I launched a €20 million ‘Ready for Customs’ support scheme through my Department’s agency Enterprise Ireland to help businesses prepare for the challenges of trading with and through the UK.

In early September, Government published a Brexit Readiness Action Plan. This Plan provides guidance and advice to business and individuals in a vast range of areas including trade in goods and services, customs and other sanitary and phytosanitary checks and controls, import duties, EU single market accreditations, use of the UK landbridge, data transfer, recognition of qualifications, and many other issues. The Plan provides clear advice on steps that need to be taken by businesses to address these many and varied issues come 1 January 2021.

This readiness work is supported by a major national communications campaign under the ‘Getting Ireland Brexit Ready’ brand.

The Border Enterprise Development Fund (BEDF), which is administered by Enterprise Ireland, will provide support for collaborative, enterprise capability building projects, to advance entrepreneurship, productivity and innovation in the Border Region. The Fund is part of a €28 million economic stimulus package announced for the six border counties of Louth, Monaghan, Cavan, Sligo, Leitrim and Donegal earlier this year. Under the BEDF 11 projects have recently been approved funding totalling over €17 million with projects approved in each of the Border counties.

Enterprise Ireland run an on-line Customs Insights course which is helping businesses to understand the key customs concepts, documentation and processes required to move goods from, to and through the UK.

Enterprise Ireland will also launch a Brexit Readiness Checker. The tool follows on from the Brexit Scorecard and will produce a report assessing a company’s readiness for Brexit across a range of key areas and signpost users to resources to assist them on their journey.

Enterprise Ireland will continue to offer its range of supports in the form of grants, mentoring and training to enable their clients to examine their exposure and their capability to meet both the challenges and opportunities Brexit presents.

In addition, the Local Enterprise Offices will be carrying out the second phase of their one-to-one successful Brexit mentoring and training “Prepare Your Business for Customs” workshops and will be supported by a full awareness campaign to target all relevant small Irish businesses together with the rollout of an online “Countdown Campaign” that will mark every significant day in the lead up to December 31st.

The LEOs will continue to offer their grants to business responding to Brexit challenges including the Technical Assistance for Micro Exporters (TAME) grant of €2,500 and LEAN for Micro grants to assist productivity improvements.

The new €2 billion Credit Guarantee Scheme, is the largest guarantee scheme that has ever been provided for Irish businesses to date to ensure there is financing available for Irish businesses as they reboot and rebuild both through Covid-19 and Brexit.

We have also provided further funding to MFI to ensure it can meet the needs of microenterprises that can not avail of bank funding over the coming period.

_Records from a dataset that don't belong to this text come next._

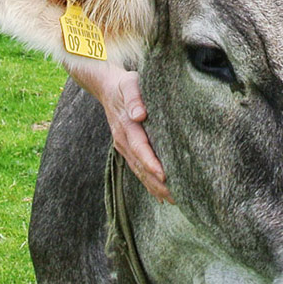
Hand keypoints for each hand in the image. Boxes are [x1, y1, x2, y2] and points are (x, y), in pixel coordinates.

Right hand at [69, 62, 172, 202]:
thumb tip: (140, 114)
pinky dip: (147, 182)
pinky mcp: (126, 148)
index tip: (163, 175)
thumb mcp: (129, 83)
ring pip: (138, 170)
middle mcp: (122, 139)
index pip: (139, 147)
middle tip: (175, 197)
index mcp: (126, 125)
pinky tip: (159, 195)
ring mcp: (123, 146)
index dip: (151, 163)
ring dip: (153, 186)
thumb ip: (135, 97)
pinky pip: (136, 168)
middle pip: (140, 165)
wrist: (107, 86)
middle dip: (156, 182)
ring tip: (172, 200)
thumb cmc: (124, 83)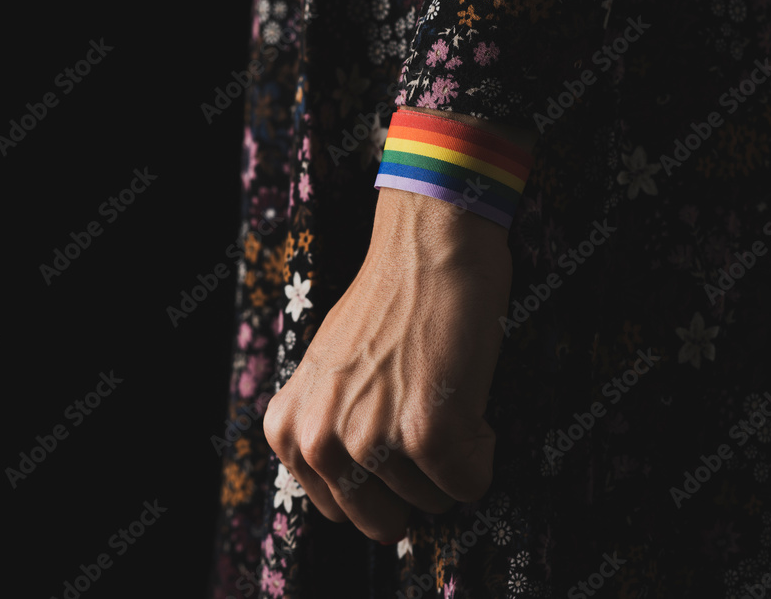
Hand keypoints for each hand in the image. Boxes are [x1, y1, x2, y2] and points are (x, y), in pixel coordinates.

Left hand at [263, 187, 511, 541]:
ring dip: (451, 459)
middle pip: (383, 522)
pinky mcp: (427, 432)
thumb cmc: (386, 310)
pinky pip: (469, 484)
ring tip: (440, 391)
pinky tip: (466, 396)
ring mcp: (371, 439)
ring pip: (432, 503)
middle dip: (415, 485)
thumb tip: (362, 507)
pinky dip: (482, 452)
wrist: (425, 248)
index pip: (340, 511)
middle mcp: (319, 442)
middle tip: (424, 419)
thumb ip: (328, 437)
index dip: (380, 479)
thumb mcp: (327, 379)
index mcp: (288, 432)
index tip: (393, 428)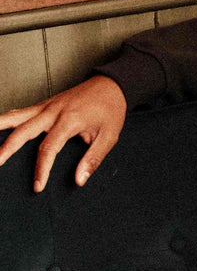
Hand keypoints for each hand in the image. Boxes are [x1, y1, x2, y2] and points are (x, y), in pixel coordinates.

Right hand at [0, 75, 127, 190]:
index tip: (38, 186)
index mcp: (69, 120)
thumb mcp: (109, 136)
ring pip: (16, 116)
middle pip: (23, 131)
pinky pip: (21, 111)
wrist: (112, 84)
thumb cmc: (111, 110)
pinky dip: (6, 119)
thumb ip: (93, 159)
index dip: (41, 169)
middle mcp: (53, 111)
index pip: (48, 148)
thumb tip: (79, 180)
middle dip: (6, 149)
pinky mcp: (44, 104)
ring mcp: (46, 106)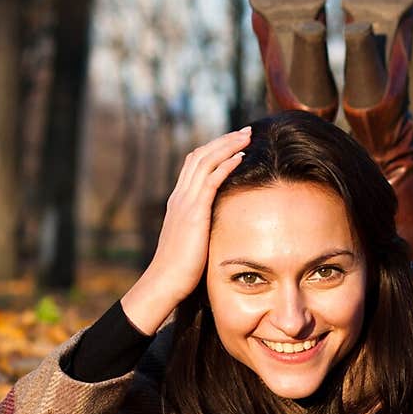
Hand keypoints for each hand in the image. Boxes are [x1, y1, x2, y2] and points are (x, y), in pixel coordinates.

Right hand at [120, 127, 251, 334]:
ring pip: (206, 162)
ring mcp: (186, 203)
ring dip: (228, 146)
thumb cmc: (180, 269)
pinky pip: (211, 181)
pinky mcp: (194, 213)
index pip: (194, 165)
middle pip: (200, 156)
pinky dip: (226, 165)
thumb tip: (219, 228)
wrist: (165, 281)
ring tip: (247, 136)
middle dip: (224, 141)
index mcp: (179, 201)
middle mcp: (180, 197)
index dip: (214, 150)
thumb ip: (202, 228)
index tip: (233, 143)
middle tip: (245, 131)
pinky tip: (241, 157)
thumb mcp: (192, 241)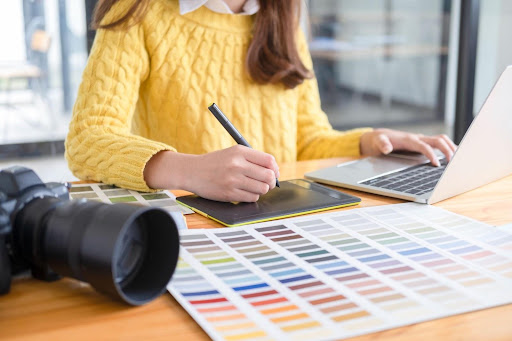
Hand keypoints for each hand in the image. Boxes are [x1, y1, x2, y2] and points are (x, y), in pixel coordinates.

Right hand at [144, 146, 279, 201]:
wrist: (192, 171)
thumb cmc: (215, 163)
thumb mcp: (232, 153)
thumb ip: (252, 159)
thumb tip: (274, 171)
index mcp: (240, 151)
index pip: (269, 160)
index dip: (275, 169)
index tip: (274, 173)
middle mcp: (237, 164)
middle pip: (268, 176)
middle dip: (270, 182)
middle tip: (266, 183)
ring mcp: (233, 180)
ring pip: (262, 189)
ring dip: (261, 190)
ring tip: (253, 187)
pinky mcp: (229, 193)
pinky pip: (251, 198)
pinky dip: (252, 196)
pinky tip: (245, 192)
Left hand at [360, 128, 456, 165]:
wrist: (381, 137)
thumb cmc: (380, 140)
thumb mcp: (378, 142)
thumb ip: (382, 144)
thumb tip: (386, 148)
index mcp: (409, 139)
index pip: (424, 146)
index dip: (431, 154)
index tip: (436, 164)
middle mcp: (418, 138)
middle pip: (438, 140)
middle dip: (447, 150)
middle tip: (454, 163)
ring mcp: (422, 140)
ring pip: (442, 140)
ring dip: (451, 148)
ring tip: (459, 160)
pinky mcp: (424, 143)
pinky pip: (440, 144)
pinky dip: (448, 148)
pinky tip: (454, 158)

Businesses also need longer term funding for investment purposes, and the SBCI Future Growth Loan Scheme, which was expanded at the beginning of the Summer in response to very high demand, provides up to €800m in lending to eligible businesses to support strategic long-term investment, including for a post-Brexit/post-Covid-19 environment.

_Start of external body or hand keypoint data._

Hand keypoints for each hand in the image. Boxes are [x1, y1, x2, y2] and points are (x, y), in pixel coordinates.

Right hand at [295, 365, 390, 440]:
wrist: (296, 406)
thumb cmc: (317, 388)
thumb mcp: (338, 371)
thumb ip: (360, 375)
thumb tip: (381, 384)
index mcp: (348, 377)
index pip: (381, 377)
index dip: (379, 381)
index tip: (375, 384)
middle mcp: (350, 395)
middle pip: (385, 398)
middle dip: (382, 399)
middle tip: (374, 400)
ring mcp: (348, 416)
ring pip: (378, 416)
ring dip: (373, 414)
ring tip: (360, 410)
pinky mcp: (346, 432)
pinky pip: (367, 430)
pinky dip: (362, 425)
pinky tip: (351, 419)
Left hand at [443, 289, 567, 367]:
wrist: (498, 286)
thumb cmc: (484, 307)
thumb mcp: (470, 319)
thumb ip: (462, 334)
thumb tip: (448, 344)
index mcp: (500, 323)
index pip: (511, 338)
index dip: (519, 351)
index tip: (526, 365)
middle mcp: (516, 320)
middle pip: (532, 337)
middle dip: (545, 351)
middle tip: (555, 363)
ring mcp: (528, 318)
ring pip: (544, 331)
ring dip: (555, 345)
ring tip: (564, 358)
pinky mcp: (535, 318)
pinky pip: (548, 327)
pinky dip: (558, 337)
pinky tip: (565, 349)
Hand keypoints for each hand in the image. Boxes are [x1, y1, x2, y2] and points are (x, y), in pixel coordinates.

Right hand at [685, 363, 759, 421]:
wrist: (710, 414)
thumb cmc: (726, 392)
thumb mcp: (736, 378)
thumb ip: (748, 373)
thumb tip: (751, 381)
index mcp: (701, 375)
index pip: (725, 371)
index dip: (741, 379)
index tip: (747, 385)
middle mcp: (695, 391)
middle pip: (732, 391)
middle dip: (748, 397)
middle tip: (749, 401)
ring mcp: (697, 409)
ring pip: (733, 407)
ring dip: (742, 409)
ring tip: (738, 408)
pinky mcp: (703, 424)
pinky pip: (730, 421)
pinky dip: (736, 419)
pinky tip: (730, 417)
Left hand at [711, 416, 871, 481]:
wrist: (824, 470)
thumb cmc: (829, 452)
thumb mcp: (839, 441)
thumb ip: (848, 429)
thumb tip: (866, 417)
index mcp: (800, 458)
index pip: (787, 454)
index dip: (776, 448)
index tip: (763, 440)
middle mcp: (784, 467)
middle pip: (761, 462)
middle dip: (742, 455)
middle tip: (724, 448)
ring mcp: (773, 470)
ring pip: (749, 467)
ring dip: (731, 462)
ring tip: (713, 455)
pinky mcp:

The full range of Enterprise Ireland, Local Enterprise Office (LEO) and Údarás na Gaeltachta grant and advisory supports continue to be available to eligible firms to help with strategies to access finance, commence or ramp-up online trading activity, reconfigure business models, cut costs, innovate, diversify markets and supply chains and to improve competitiveness.

I can assure the Deputy that I will continue to work with my colleagues across Government and with all stakeholders, to examine all such appropriate business supports to assist all businesses impacted by both Brexit and COVID-19 in the context of Budget 2021 and the upcoming national economic plan.